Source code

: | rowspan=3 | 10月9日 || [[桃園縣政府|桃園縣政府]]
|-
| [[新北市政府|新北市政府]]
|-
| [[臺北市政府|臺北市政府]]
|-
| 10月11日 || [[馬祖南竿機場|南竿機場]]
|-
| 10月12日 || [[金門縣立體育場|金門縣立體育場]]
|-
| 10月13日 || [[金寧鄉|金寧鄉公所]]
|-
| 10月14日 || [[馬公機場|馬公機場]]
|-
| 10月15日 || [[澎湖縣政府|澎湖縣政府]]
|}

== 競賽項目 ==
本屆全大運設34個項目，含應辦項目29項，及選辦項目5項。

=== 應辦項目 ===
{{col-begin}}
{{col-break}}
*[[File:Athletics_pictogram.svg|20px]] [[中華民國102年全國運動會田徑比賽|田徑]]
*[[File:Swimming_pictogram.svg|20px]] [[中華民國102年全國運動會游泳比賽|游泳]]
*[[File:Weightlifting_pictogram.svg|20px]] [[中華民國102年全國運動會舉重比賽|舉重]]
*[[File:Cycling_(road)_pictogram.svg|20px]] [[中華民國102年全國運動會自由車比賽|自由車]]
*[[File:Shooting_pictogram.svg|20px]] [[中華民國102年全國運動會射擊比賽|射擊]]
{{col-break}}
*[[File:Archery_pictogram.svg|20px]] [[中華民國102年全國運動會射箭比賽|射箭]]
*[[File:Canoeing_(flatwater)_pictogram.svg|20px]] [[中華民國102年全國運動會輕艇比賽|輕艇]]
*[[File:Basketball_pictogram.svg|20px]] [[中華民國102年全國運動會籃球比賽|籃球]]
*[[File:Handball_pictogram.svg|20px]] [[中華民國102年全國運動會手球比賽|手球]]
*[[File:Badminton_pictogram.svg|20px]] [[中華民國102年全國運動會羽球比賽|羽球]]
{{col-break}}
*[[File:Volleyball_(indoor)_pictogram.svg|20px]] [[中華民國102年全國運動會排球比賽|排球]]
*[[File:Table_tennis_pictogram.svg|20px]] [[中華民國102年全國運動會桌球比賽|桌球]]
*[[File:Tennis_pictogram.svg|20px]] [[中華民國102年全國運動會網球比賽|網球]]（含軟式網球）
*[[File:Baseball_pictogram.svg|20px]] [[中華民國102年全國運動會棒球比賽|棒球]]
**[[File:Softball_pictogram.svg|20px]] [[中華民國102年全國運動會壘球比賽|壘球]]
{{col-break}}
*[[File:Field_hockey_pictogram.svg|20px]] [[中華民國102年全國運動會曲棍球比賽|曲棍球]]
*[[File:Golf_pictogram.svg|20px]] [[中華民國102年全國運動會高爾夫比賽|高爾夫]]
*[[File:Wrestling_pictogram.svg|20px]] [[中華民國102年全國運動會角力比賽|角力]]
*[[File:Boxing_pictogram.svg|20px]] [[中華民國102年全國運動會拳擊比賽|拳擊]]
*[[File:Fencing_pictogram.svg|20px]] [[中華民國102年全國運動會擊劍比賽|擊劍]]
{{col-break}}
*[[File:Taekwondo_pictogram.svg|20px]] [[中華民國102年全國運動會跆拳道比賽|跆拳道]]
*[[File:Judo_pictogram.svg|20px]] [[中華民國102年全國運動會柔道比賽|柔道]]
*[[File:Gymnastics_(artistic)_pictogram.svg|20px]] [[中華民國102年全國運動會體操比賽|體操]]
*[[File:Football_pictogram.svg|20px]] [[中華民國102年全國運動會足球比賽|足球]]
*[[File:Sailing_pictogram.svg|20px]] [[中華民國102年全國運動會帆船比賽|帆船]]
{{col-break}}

--- Problem ---
Render the lines as a JSON list of strings, one string per line with blank lines omitted, beginning with the very first line and continuing through the line that contains "本屆全大運設34個項目，含應辦項目29項，及選辦項目5項。".

--- Output for this exercise ---
[
  "Source code",
  ": | rowspan=3 | 10月9日 || [[桃園縣政府|桃園縣政府]]",
  "|-",
  "| [[新北市政府|新北市政府]]",
  "|-",
  "| [[臺北市政府|臺北市政府]]",
  "|-",
  "| 10月11日 || [[馬祖南竿機場|南竿機場]]",
  "|-",
  "| 10月12日 || [[金門縣立體育場|金門縣立體育場]]",
  "|-",
  "| 10月13日 || [[金寧鄉|金寧鄉公所]]",
  "|-",
  "| 10月14日 || [[馬公機場|馬公機場]]",
  "|-",
  "| 10月15日 || [[澎湖縣政府|澎湖縣政府]]",
  "|}",
  "== 競賽項目 ==",
  "本屆全大運設34個項目，含應辦項目29項，及選辦項目5項。"
]